• [Problem to solve] All that is needed is the listing, given back exactly.
********
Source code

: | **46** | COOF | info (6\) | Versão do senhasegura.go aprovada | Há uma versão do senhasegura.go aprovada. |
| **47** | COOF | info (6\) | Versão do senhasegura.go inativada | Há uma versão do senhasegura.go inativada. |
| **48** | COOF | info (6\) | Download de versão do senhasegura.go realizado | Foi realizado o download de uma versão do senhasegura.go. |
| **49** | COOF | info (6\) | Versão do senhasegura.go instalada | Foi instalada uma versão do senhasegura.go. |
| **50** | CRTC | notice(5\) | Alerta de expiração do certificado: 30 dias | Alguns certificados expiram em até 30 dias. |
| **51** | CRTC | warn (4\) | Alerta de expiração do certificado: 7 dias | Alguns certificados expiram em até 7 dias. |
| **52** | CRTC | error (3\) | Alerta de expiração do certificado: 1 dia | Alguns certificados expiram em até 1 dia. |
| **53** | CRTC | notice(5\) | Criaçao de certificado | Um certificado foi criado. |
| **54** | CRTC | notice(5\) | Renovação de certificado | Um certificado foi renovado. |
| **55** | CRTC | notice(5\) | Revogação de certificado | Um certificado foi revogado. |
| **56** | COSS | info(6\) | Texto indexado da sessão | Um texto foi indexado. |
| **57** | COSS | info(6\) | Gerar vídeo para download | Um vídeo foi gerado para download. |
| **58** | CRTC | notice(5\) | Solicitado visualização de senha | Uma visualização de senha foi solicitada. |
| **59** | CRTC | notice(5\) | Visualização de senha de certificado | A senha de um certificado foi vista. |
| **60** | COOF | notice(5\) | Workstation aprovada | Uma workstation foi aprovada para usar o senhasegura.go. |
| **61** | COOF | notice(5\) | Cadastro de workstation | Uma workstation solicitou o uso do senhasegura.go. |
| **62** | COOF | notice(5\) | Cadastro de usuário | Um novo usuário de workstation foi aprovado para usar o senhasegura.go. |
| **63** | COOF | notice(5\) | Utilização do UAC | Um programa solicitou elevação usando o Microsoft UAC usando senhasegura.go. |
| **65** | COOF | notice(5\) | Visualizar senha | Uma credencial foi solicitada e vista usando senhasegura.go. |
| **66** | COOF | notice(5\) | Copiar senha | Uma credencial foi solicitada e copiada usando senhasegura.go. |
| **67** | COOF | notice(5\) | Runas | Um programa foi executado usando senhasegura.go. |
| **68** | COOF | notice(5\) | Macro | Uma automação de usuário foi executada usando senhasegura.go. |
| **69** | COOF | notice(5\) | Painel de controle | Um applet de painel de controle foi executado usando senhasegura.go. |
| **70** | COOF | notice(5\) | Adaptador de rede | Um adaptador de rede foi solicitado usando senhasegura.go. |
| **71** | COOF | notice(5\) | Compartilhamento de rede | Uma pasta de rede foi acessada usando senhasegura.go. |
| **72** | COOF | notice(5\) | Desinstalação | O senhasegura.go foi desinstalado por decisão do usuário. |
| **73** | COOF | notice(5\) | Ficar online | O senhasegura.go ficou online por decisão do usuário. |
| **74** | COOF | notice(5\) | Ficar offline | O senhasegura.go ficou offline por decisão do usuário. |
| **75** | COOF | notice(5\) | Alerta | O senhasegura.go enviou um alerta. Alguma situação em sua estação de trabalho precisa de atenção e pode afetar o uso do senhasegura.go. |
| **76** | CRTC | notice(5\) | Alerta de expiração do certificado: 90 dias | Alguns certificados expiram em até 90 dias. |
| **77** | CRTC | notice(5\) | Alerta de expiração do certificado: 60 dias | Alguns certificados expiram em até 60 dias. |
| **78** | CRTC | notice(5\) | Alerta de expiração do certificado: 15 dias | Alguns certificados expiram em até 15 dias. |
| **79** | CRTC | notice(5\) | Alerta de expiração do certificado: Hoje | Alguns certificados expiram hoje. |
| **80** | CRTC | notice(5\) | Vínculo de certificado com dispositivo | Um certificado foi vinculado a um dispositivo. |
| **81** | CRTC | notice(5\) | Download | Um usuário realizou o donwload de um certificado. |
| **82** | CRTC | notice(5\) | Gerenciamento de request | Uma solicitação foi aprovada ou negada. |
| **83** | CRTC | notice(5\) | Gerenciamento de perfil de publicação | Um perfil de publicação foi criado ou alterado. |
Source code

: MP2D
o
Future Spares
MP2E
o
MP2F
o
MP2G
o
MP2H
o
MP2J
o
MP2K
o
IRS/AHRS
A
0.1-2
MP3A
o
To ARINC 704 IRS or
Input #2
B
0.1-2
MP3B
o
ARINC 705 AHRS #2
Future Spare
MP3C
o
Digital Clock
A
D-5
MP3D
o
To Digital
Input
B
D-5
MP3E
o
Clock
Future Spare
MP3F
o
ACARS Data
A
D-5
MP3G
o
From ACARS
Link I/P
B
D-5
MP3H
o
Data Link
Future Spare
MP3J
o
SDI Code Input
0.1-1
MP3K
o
********
• [Output of the exercise]
Source code

: | **46** | COOF | info (6\) | Versão do senhasegura.go aprovada | Há uma versão do senhasegura.go aprovada. |
| **47** | COOF | info (6\) | Versão do senhasegura.go inativada | Há uma versão do senhasegura.go inativada. |
| **48** | COOF | info (6\) | Download de versão do senhasegura.go realizado | Foi realizado o download de uma versão do senhasegura.go. |
| **49** | COOF | info (6\) | Versão do senhasegura.go instalada | Foi instalada uma versão do senhasegura.go. |
| **50** | CRTC | notice(5\) | Alerta de expiração do certificado: 30 dias | Alguns certificados expiram em até 30 dias. |
| **51** | CRTC | warn (4\) | Alerta de expiração do certificado: 7 dias | Alguns certificados expiram em até 7 dias. |
| **52** | CRTC | error (3\) | Alerta de expiração do certificado: 1 dia | Alguns certificados expiram em até 1 dia. |
| **53** | CRTC | notice(5\) | Criaçao de certificado | Um certificado foi criado. |
| **54** | CRTC | notice(5\) | Renovação de certificado | Um certificado foi renovado. |
| **55** | CRTC | notice(5\) | Revogação de certificado | Um certificado foi revogado. |
| **56** | COSS | info(6\) | Texto indexado da sessão | Um texto foi indexado. |
| **57** | COSS | info(6\) | Gerar vídeo para download | Um vídeo foi gerado para download. |
| **58** | CRTC | notice(5\) | Solicitado visualização de senha | Uma visualização de senha foi solicitada. |
| **59** | CRTC | notice(5\) | Visualização de senha de certificado | A senha de um certificado foi vista. |
| **60** | COOF | notice(5\) | Workstation aprovada | Uma workstation foi aprovada para usar o senhasegura.go. |
| **61** | COOF | notice(5\) | Cadastro de workstation | Uma workstation solicitou o uso do senhasegura.go. |
| **62** | COOF | notice(5\) | Cadastro de usuário | Um novo usuário de workstation foi aprovado para usar o senhasegura.go. |
| **63** | COOF | notice(5\) | Utilização do UAC | Um programa solicitou elevação usando o Microsoft UAC usando senhasegura.go. |
| **65** | COOF | notice(5\) | Visualizar senha | Uma credencial foi solicitada e vista usando senhasegura.go. |
| **66** | COOF | notice(5\) | Copiar senha | Uma credencial foi solicitada e copiada usando senhasegura.go. |
| **67** | COOF | notice(5\) | Runas | Um programa foi executado usando senhasegura.go. |
| **68** | COOF | notice(5\) | Macro | Uma automação de usuário foi executada usando senhasegura.go. |
| **69** | COOF | notice(5\) | Painel de controle | Um applet de painel de controle foi executado usando senhasegura.go. |
| **70** | COOF | notice(5\) | Adaptador de rede | Um adaptador de rede foi solicitado usando senhasegura.go. |
| **71** | COOF | notice(5\) | Compartilhamento de rede | Uma pasta de rede foi acessada usando senhasegura.go. |
| **72** | COOF | notice(5\) | Desinstalação | O senhasegura.go foi desinstalado por decisão do usuário. |
| **73** | COOF | notice(5\) | Ficar online | O senhasegura.go ficou online por decisão do usuário. |
| **74** | COOF | notice(5\) | Ficar offline | O senhasegura.go ficou offline por decisão do usuário. |
| **75** | COOF | notice(5\) | Alerta | O senhasegura.go enviou um alerta. Alguma situação em sua estação de trabalho precisa de atenção e pode afetar o uso do senhasegura.go. |
| **76** | CRTC | notice(5\) | Alerta de expiração do certificado: 90 dias | Alguns certificados expiram em até 90 dias. |
| **77** | CRTC | notice(5\) | Alerta de expiração do certificado: 60 dias | Alguns certificados expiram em até 60 dias. |
| **78** | CRTC | notice(5\) | Alerta de expiração do certificado: 15 dias | Alguns certificados expiram em até 15 dias. |
| **79** | CRTC | notice(5\) | Alerta de expiração do certificado: Hoje | Alguns certificados expiram hoje. |
| **80** | CRTC | notice(5\) | Vínculo de certificado com dispositivo | Um certificado foi vinculado a um dispositivo. |
| **81** | CRTC | notice(5\) | Download | Um usuário realizou o donwload de um certificado. |
| **82** | CRTC | notice(5\) | Gerenciamento de request | Uma solicitação foi aprovada ou negada. |
| **83** | CRTC | notice(5\) | Gerenciamento de perfil de publicação | Um perfil de publicação foi criado ou alterado. |
Source code

: MP2D
o
Future Spares
MP2E
o
MP2F
o
MP2G
o
MP2H
o
MP2J
o
MP2K
o
IRS/AHRS
A
0.1-2
MP3A
o
To ARINC 704 IRS or
Input #2
B
0.1-2
MP3B
o
ARINC 705 AHRS #2
Future Spare
MP3C
o
Digital Clock
A
D-5
MP3D
o
To Digital
Input
B
D-5
MP3E
o
Clock
Future Spare
MP3F
o
ACARS Data
A
D-5
MP3G
o
From ACARS
Link I/P
B
D-5
MP3H
o
Data Link
Future Spare
MP3J
o
SDI Code Input
0.1-1
MP3K
o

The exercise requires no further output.